FSG lleva década y media en Anfield, con títulos y una revalorización gigantesca del club. Vender una gran participación minoritaria ahora genera un retorno colosal… y mantiene el control.

¿Más músculo para competir?

Desde que compró Liverpool en octubre de 2010, FSG ha aplicado un modelo autosuficiente: el dinero que entra, se reinvierte. Esa filosofía ha provocado choques con parte de la afición, que ha reclamado más agresividad en los mercados cuando el equipo estaba en la cima, pero los resultados deportivos y económicos avalan el plan.

La entrada de un consorcio de multimillonarios debería reforzar aún más la posición financiera del club. Puede abrir nuevas vías de patrocinio y elevar todavía más unos ingresos que ya crecen temporada tras temporada.

El verano pasado ya se vio disposición a invertir fuerte en la plantilla. Bajo las nuevas reglas de ratio de coste de plantilla, que sustituyen a las normas de beneficio y sostenibilidad, una estructura de ingresos más potente puede traducirse en mayor capacidad de maniobra en el mercado.

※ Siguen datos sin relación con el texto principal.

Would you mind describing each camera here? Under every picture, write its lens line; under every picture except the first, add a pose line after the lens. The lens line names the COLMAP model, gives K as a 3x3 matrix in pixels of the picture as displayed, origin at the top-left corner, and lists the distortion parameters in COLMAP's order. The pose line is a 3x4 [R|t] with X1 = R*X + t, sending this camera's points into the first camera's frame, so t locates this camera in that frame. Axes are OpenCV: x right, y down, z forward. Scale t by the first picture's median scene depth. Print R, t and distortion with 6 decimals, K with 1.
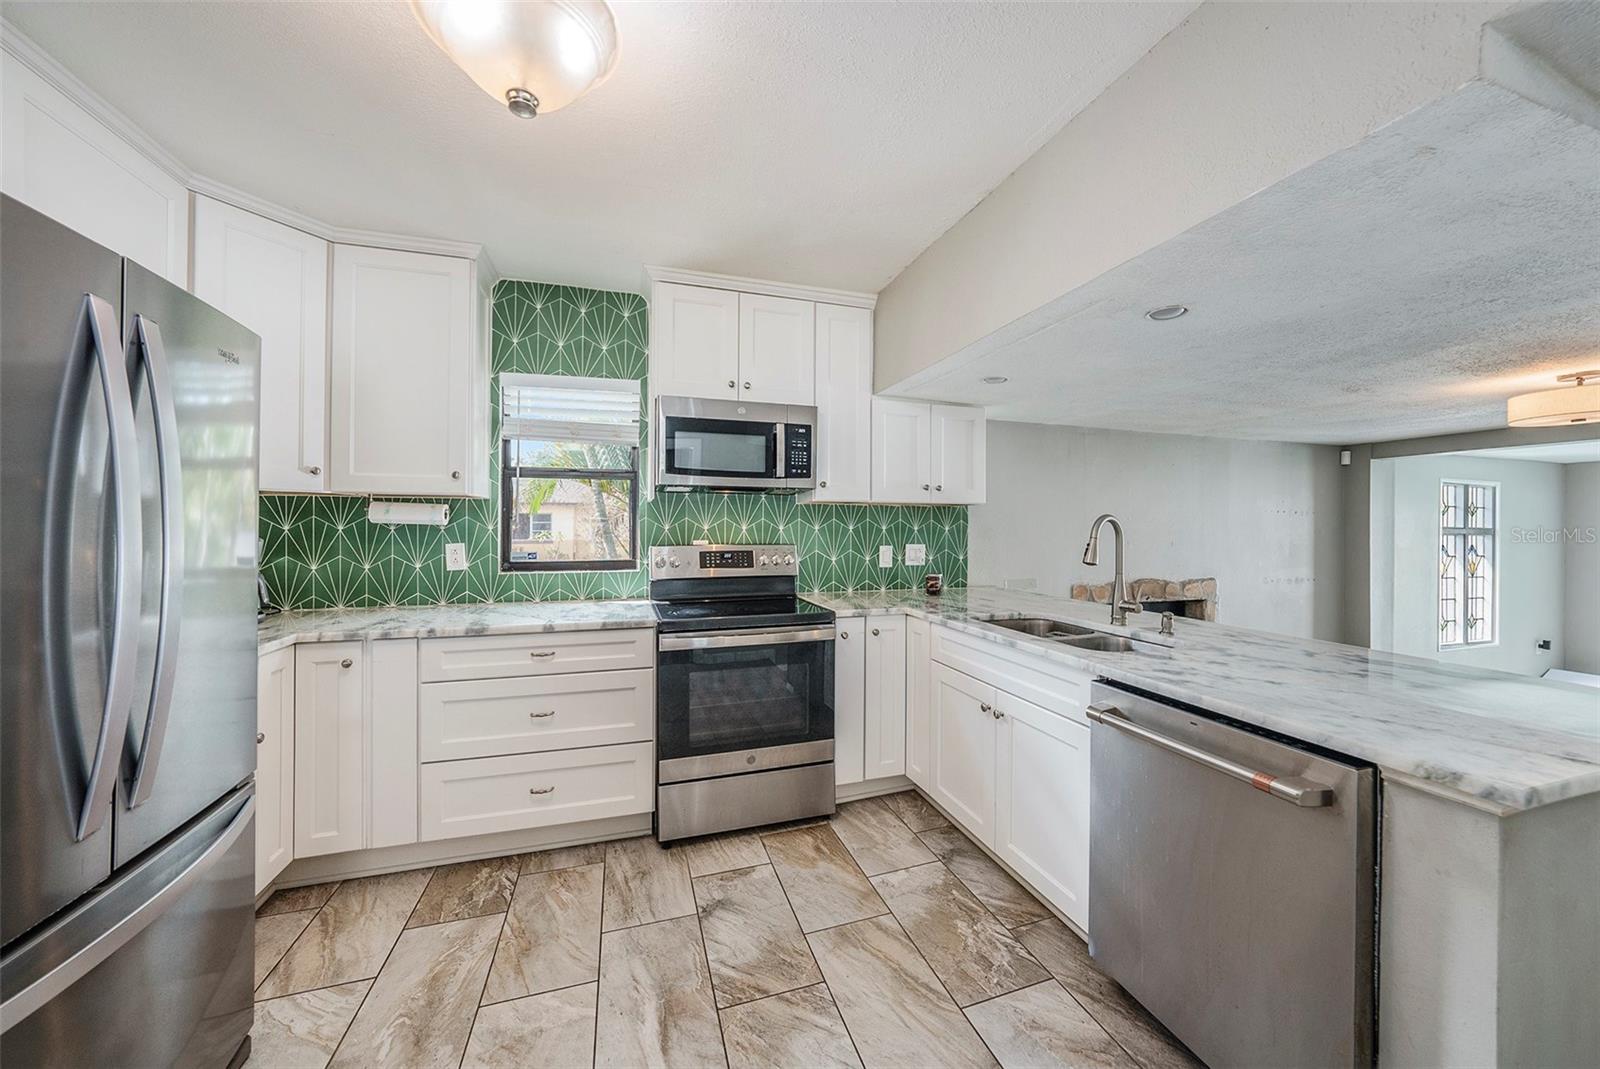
lens RADIAL K [[567.6, 0, 803.1], [0, 567.6, 529.5], [0, 0, 1]] dist [-0.017447, 0.000115]
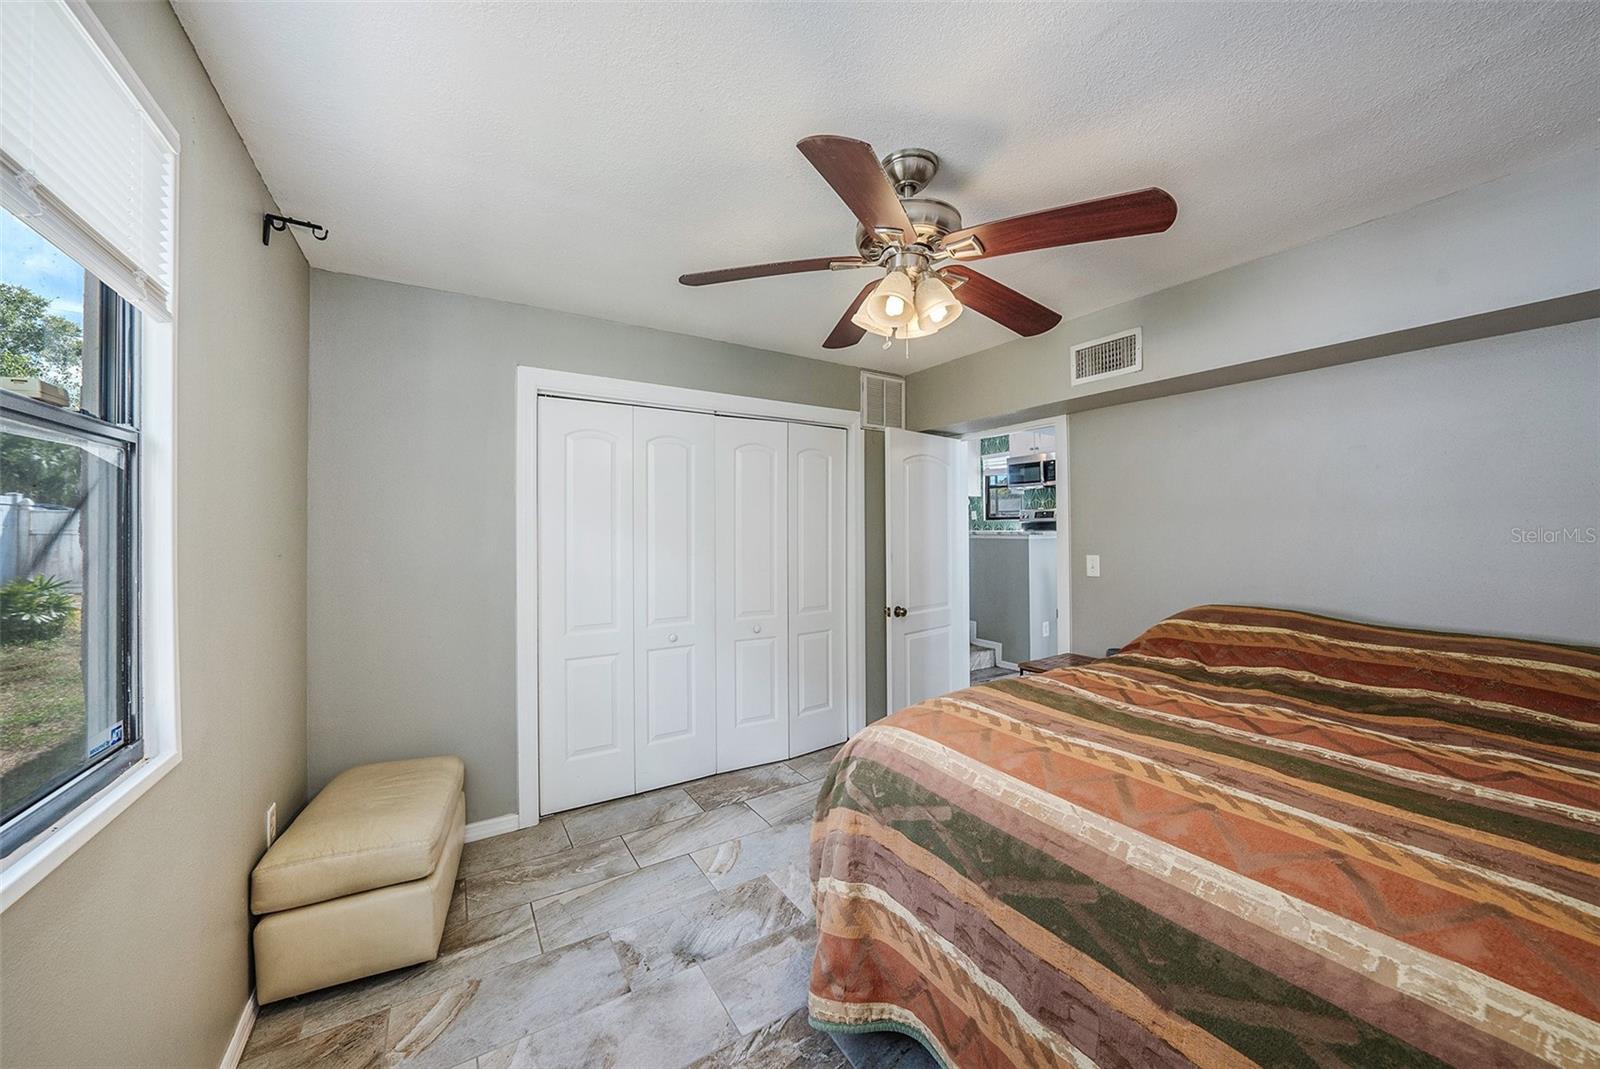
lens RADIAL K [[567.6, 0, 799.9], [0, 567.6, 526.1], [0, 0, 1]] dist [-0.017447, 0.000115]
pose [[0.239570, -0.000202, -0.970879, 2.170823], [0.006484, 0.999978, 0.001392, 0.097422], [0.970858, -0.006629, 0.239566, -0.705965]]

La inversión de Dynasty supuso, por primera vez en casi una década, financiación directa de los accionistas a las arcas del club, con 146,5 millones de libras entrando entre las temporadas 2023-24 y 2024-25. Gran parte de ese dinero fue a infraestructuras. Es muy improbable que la nueva inyección se destine de forma directa y masiva al primer equipo, entre otras cosas porque la normativa financiera ha reducido el impacto de los cheques de los propietarios.

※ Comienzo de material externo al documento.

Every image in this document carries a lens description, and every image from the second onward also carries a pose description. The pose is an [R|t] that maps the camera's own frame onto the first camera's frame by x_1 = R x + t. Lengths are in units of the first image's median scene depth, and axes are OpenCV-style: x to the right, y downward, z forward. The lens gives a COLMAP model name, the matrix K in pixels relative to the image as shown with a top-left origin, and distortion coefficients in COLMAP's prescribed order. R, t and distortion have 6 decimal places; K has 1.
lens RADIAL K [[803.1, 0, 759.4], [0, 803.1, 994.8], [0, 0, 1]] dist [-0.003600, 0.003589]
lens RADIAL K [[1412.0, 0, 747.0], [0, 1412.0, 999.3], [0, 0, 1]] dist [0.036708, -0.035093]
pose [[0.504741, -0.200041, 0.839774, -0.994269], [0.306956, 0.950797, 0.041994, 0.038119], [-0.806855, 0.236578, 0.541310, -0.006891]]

Pero la presencia de un socio minoritario con enorme respaldo económico sí puede propiciar ajustes en un modelo que, bajo FSG, se ha mantenido mayoritariamente autosuficiente.

¿Un paso hacia la venta total?

La gran pregunta que flota sobre Anfield es obvia: ¿es este el primer capítulo de una venta completa a este consorcio?

Desde dentro del club responden que no. Las fuentes de Liverpool señalan que la documentación de la operación contempla cierta flexibilidad sobre cómo puede evolucionar la relación en el futuro, pero insisten en que no existe un plan predeterminado para una compra adicional de acciones ni una hoja de ruta marcada hacia una mayoría distinta a la de FSG.

Por ahora, el mensaje es nítido: FSG manda, el nuevo dinero acompaña y Liverpool se sube a una nueva fase de su proyecto con Bezos, Bhatia y Saverin en el palco. La próxima gran incógnita ya no es quién compra, sino cómo usará el club este nuevo respaldo para seguir compitiendo en la élite de Europa.